Epicurus On The Importance Of Gratitude
To mark this “Thanksgiving Day” in the United States, the following guidance on Epicurean gratitude is taken directly from the introductory paragraph of Chapter XIV of Norman DeWitt’s Epicurus and His Philosophy:
Had Epicurus been called upon to name his cardinal virtues there is little doubt that the foremost place would have been given to honesty or being true to one’s self. Neither can there be much doubt that the second place would have been assigned to gratitude. No other virtue, except honesty, possessed for him such breadth of application. While primarily denoting the proper attitude to be assumed toward the past, it applied also to the present and was of ever increasing importance throughout life, reaching a peak in old age. Neither did any other virtue, unless honesty, present so many facets. It was due to teachers, Nature, friends, and patrons. It was extolled as a preserver of youth, as a healing influence in sorrow, as a preventive of vice, and a means of robbing the grave of its victory.

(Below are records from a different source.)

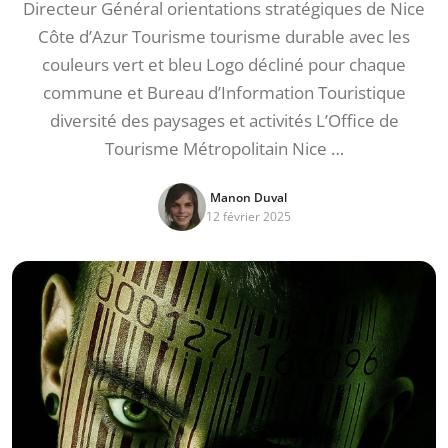
Directeur Général orientations stratégiques de Nice
Côte d’Azur Tourisme tourisme durable avec les
couleurs vert et bleu Logo décliné pour chaque
commune et Bureau d’Information Touristique
diversité des paysages et activités L’Office de
Tourisme Métropolitain Nice …
Manon Duval
12 février 2025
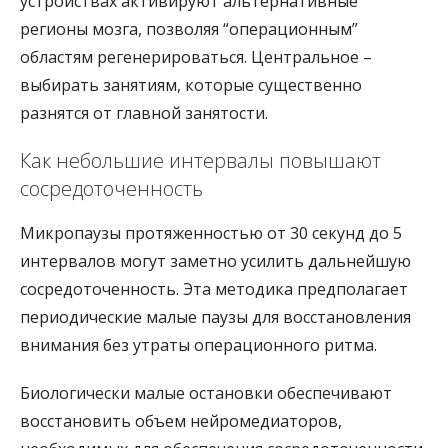
устройствах активируют альтернативные
регионы мозга, позволяя “операционным”
областям регенерироваться. Центральное –
выбирать занятиям, которые существенно
разнятся от главной занятости.
Как небольшие интервалы повышают
сосредоточенность
Микропаузы протяженностью от 30 секунд до 5
интервалов могут заметно усилить дальнейшую
сосредоточенность. Эта методика предполагает
периодические малые паузы для восстановления
внимания без утраты операционного ритма.
Биологически малые остановки обеспечивают
восстановить объем нейромедиаторов,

In the conventional ethics of the Greeks there was no lack of emphasis upon gratitude, but in the teachings of Epicurus it gained freshness of definition in proportion as it became integrated with a novel structure of ethics. In relation to happiness, the goal of living, it functioned as a chief coefficient, just as ingratitude was a chief cause of misery. In respect of free will, it represented the proper attitude to be chosen toward the past, though active also in the present. The cultivation of it presumed the feasibility of a total control of experience, including thought itself: “Moreover, it lies in our power to bury, as it were, unhappy memories in everlasting oblivion and to recall happy memories with sweet and agreeable recollection.” With fools, on the contrary, to recall the past is to regret it; they torture themselves with the recollection of past mistakes and misfortunes.

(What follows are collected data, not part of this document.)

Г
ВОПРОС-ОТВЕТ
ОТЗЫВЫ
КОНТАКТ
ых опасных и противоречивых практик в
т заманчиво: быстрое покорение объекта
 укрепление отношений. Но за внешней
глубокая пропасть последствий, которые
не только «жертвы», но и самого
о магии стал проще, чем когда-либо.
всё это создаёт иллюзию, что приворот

As became a moralist, Epicurus was capable of great scorn and was not impressed by tradition, no matter how hallowed by fame and antiquity. He was no more awed by the alleged wisdom of Solon than Solon had been by the riches of Croesus. Solon refused to judge a man happy until death had placed him beyond the reach of misfortune.Epicurus said, Vatican Saying 75: “The adage which says, ‘Look to the end of a long life,’ bespeaks a lack of gratitude for past blessings.” He was equally ready to defy popular belief, above all by denying all gratitude to the gods. Nor did he hesitate to set himself in opposition to the growing cult of Fortune by warning his disciples to look on her favors with distrust.
No less radical was his parting with Plato, whose espousal of the contemplative life along with the belief in immortality was bound to result in construing life as a preparation for death. Epicurus, denying immortality, was equally bound to think of life as narrowly confined to the interval between birth and death and consequently to construe it as a preparation for a happy and triumphant old age. For this victory over death and the grave he found the cause in gratitude for past blessings. The happy life was the grateful life, terminating at last in the fullness of pleasures in old age.”